I'll miss the fat *******.


----------



## houst-mac (Aug 7, 2004)

Hakeem said:


> I'll miss the fat *******.


He's not fat, he just got big bones :raised_ey


----------



## jdiggidy (Jun 21, 2003)

Like MRC said, still have about 13 mil in expiring contracts. Just be sure to leave that bag of Doritos in the locker room and don't let that door hit your big fat ace on the way out.


----------



## kamego (Dec 29, 2003)

It's a good move because he wasn't going to do much next season either way.


----------



## CrackerJack (Jul 2, 2005)

their really is a god!!!!!!!!!!!!!!!!!!! but seriously now i hear he could land in New Jersey as the 3rd choice PF :banana:


----------



## Meatwad (Feb 18, 2005)

jdiggidy said:


> Like MRC said, still have about 13 mil in expiring contracts. Just be sure to leave that bag of Doritos in the locker room and don't let that door hit your big fat ace on the way out.

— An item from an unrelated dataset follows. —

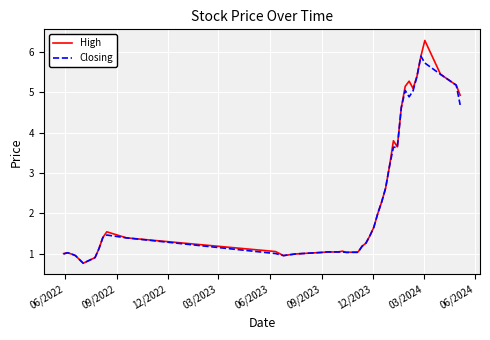

Which series has the widest spread of values?

High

he still counts as an expiring contract. the rockets still have to pay him this upcoming season. they just won't have to pay the league any taxes for being over the luxury tax threshold.

unless you're talking about an expiring contract for trade purposes ...


----------



## TracywtFacy (Mar 29, 2005)

Mr. Roger's Cardigan said:


> Alexander should save about $6.35 million. We lose our biggest expiring contract, but still have $13 million expiring (Wesley, Baker, Moochie).

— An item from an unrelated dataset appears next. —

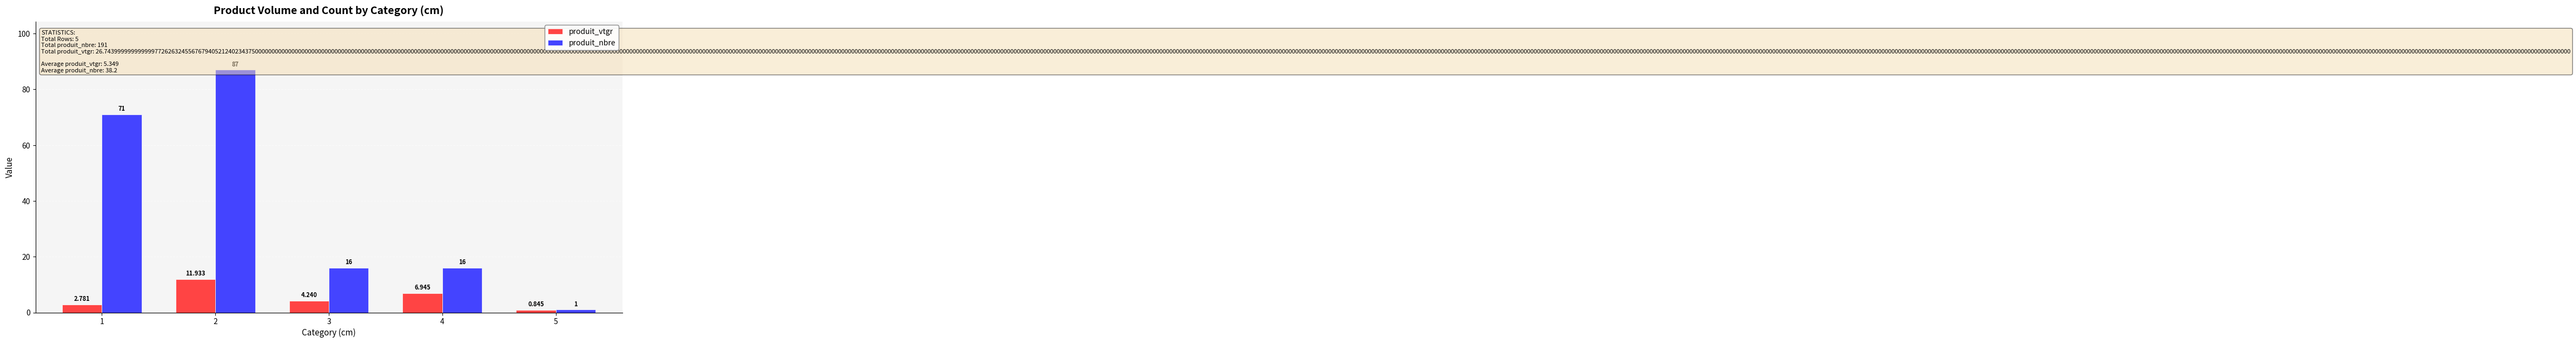

What is the approximate value of produit_nbre at 5?

1.0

Yeh hopefully we can use those as trade bait later in the season... I'll miss Spoon and his superugly jumpshot


----------



## Yao Mania (Aug 4, 2003)

Pimped Out said:


> nah, he'll either end up in philly (home of the cheese steak) or new orleans (home to... well that requires atleast 2 sticks of butter)


coincidentally Weatherspoon began his career very well in Philly, something must've kept him very motivated....


----------



## Hakeem (Aug 12, 2004)

Some people thought he'd be the next Charles Barkley, minus the passing and athleticism and shooting range.


----------



## JNice (Jul 13, 2002)

Yao Mania said:


> Watch him end up in Orlando :biggrin:



Nah, he's about 4 years and 50lbs from playing in Orlando. Of course, then we'd sign him to the team and he'd burn Orlando to go play in Spain.


----------



## hitokiri315 (Apr 30, 2004)

The dish ran away with the spoon. No more underachieving fat, slow and old players on this team. You will be missed spoon. My heart is aching from this huge whole that was clogged up by spoon. Now that the huge space is vacant who will fill that void. :boohoo: 

Good news i just heard that spoon got over this release with a visit to baskin robins. They had to close the shop down shortly after though.

Good bye spoon.


----------